Тем временем Иван и товарищ Серый приплыли в Широкую Здесю. Сойдя на причал, Иван с удовольствием втянул ноздрями воздух родины. Пахло сосновой хвоей и смолой, молодой травой, дымом и скотиной. Три года не был! Волк тоже принюхался, но ничего угрожающего не учуял.

До родительской избы добрались уже в темноте. Это было хорошо для конспирации, соседи уже легли спать и Волка не видели. Да и Ивана им видеть было ни к чему.

Родителей дома не было, они два года тому назад подались на заработки в Сибирь, на деревообрабатывающий комбинат. Иван, не включая Лампочку Ильича (шар со специальным газом внутри, начинает светиться, если стекло потереть сухой тряпочкой), накрыл стол. Поужинали сухарями и тушенкой, нашедшимися в кухонном шкафу. Волк ловко вылизал банку и, сыто отдуваясь, заявил:

— Щас спою!

— Ты что!? Соседи услышат! — всполошился Иван, — Не пой!

— Не могу не петь, луна-то, эвон, какая!

Иван глянул в окошко: луна, действительно, круглая и огромная, висела над лесом тазиком из начищенной меди.

— Да я тихонечко, вполголоса, — успокоил напарника Волк, — Вот, слушай:

Нэсе Галя воду

Коромысло гнеться.

За нею Иванко

Як барвинок вьеться.

Галю ж моя Галю

Дай воды напиться…

Пел товарищ Серый отлично. Приятным баритоном, хотя и с хрипотцой. Иван украинского не знал, но понимал почти всё. Понравилось необычайно! Когда песня закончилась, он попросил:

— Спой… спойте ещё, пожалуйста!

Волк хитро ухмыльнулся и запел:

Не жалею, не зову не плачу!

Всё прошло, как с белых яблонь дым…

Иван слушал песню на стихи опального Есенина, как завороженный. Откуда? Ведь ни в одной библиотеке его книжки не найдёшь!

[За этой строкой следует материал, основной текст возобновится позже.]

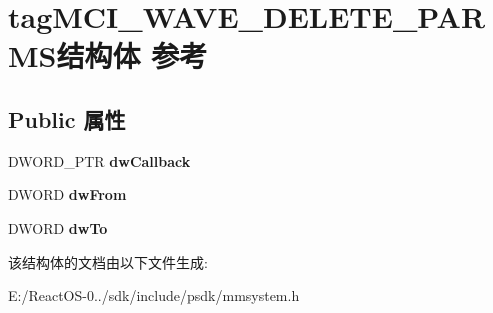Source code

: \hypertarget{structtag_m_c_i___w_a_v_e___d_e_l_e_t_e___p_a_r_m_s}{}\section{tag\+M\+C\+I\+\_\+\+W\+A\+V\+E\+\_\+\+D\+E\+L\+E\+T\+E\+\_\+\+P\+A\+R\+M\+S结构体 参考}
\label{structtag_m_c_i___w_a_v_e___d_e_l_e_t_e___p_a_r_m_s}
\subsection*{Public 属性}
\begin{DoxyCompactItemize}
\item 
\mbox{\label{structtag_m_c_i___w_a_v_e___d_e_l_e_t_e___p_a_r_m_s_a8c2e009b4490420ad8e4535026b4037d}} 
D\+W\+O\+R\+D\+\_\+\+P\+TR {\bfseries dw\+Callback}
\item 
\mbox{\label{structtag_m_c_i___w_a_v_e___d_e_l_e_t_e___p_a_r_m_s_a83acc2178b1529b939fa078aeb45859d}} 
D\+W\+O\+RD {\bfseries dw\+From}
\item 
\mbox{\label{structtag_m_c_i___w_a_v_e___d_e_l_e_t_e___p_a_r_m_s_a8f6604f9bd960d1ef53d69481971c002}} 
D\+W\+O\+RD {\bfseries dw\+To}
\end{DoxyCompactItemize}


该结构体的文档由以下文件生成\+:\begin{DoxyCompactItemize}
\item 
E\+:/\+React\+O\+S-\/0../sdk/include/psdk/mmsystem.\+h\end{DoxyCompactItemize}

— Ты… вы где эту песню выучили?

Волк почесал задней лапой за ухом:

— Жил я у одной учителки… ещё до армии. Богато в хате книжек имелось, штук сто… или двести. Она Есенина каждый раз перед сном читала. Вслух. А то и пела… А вот, послушай эту!

Отговорила роща золотая

Берёзовым весёлым языком…

Необычный концерт длился целый час, пока напарников не потянуло в сон.

Через одну избу от Ивановой свет горел до полуночи: девушке Рогнеде не спалось!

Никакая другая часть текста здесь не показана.